Conservativism with a Socialist Twist

Or is it socialism with a conservative twist?

Most of the terms are relatively good for Citigroup and its existing shareholders. While the bank had to reduce its dividend to a penny, it is getting money from the government relatively cheaply. The preferred shares that the government is buying, for example, carry a relatively small 8 percent dividend payment and only slightly erode the value of shares held by existing investors.

Even though the American government can secure a nearly 8 percent stake, overtaking an Abu Dhabi investment fund and a Saudi prince as Citigroup’s largest shareholder, it will not have any seats on the board.

Other strings that the government attached are not onerous.

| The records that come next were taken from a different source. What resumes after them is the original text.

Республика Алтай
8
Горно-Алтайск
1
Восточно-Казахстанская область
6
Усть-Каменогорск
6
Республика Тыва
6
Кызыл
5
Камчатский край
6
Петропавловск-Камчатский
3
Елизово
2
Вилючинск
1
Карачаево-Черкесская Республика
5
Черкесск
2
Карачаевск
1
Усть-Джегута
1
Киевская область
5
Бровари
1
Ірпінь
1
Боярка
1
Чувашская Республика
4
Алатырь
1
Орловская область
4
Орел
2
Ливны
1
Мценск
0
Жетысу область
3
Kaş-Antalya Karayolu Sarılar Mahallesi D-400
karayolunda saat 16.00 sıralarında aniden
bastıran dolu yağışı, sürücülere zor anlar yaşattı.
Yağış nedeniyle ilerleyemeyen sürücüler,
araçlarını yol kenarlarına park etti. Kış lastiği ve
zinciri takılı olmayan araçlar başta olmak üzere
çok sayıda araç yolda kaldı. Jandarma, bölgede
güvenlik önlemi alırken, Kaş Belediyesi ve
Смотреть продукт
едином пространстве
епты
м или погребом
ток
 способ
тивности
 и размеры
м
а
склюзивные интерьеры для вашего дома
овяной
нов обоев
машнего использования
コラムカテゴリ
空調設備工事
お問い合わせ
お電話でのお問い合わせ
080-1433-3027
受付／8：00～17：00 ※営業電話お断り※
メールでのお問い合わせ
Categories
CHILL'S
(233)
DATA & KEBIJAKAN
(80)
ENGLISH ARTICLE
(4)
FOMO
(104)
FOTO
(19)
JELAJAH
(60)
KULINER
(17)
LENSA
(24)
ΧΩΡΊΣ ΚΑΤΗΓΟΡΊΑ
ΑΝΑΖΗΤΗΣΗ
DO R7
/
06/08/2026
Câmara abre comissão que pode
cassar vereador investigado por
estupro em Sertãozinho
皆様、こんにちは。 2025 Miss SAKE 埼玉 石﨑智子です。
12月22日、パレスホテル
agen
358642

New limits on executive pay still leave Citigroup with room to maneuver, even though regulators must approve compensation. A required program to modify home mortgages is similar to an effort that Citigroup voluntarily announced earlier this month. [Emphasis added]

It’s hard to read this about the Citigroup bailout (Version 2.0) and not think the Bush-Paulson team has come up with a new brand of socialism, unique to American corporatist conservatism. The US Government now owns more of Citigroup than any other individual or entity in the world. But while the American taxpayer is watching their money rescue one of the biggest white collar corporations in America, they must also watch the government decline any control of the company they are seeking billion after billion into.

What a uniquely corporatist conservative position: Government will prop up major corporations and hold larger portions of these corporations than anyone else, but exert no control over how the company is run. Private benefit with no public accountability.

If anyone in the Bush cabinet or Obama transition team can look the American taxpayer straight in the eye and assure us that having no control in our stake in Citigroup is in America’s best interest, I’d be shocked. I’d also probably be lied to.

Making It Up

Atrios:

Shorter Hank Paulson:
We are making this up as we go along.

Seriously folks, this is not inspiring confidence. But it strikes me that part of the reason that Paulson et alia are forced to make it up as they go along is that they’re clinging desperately to outmoded ways of solving problems. Funneling massive amounts of taxpayer dollars to big corporations to keep their stock values high and their executives compensated is not a way to solve the financial crisis. Had the bailout included meaningful oversight and taxpayers getting something in return – ie ownership of these banks and insurance companies – then we would have greater reins on what is happening now. We would have been able to force the money to be used in a way that actually helped homeowners and small businesses from the pending crisis. But that would have undermined the kleptocracy built over many long years, with the help of the GOP and corporatist Democrats. So it was a non-starter. Instead we went with something that we could easily see would either fail or leave the American taxpayer on the short end of the stick. Now Paulson has to keep making this up as he goes along, which in turn undermines our chances for financial stability.

An Obama Economy

Ian Welsh has a must-read post for anyone following the economic crisis and wondering how Barack Obama might respond as President. Welsh is concerned that Obama will deploy neo-liberal and not liberal policies on the economy. I think that while Obama may not be pushing for liberal policies now, the economy would be one area where an evolution to the left is most likely. If Ian’s pessimism bears out, then the economy will get worse, necessitating a shift in economic policy towards a liberal agenda. Obama might not be there right off the bat, but I find it hard to believe he’d be incapable of shifting in the face of the evidence.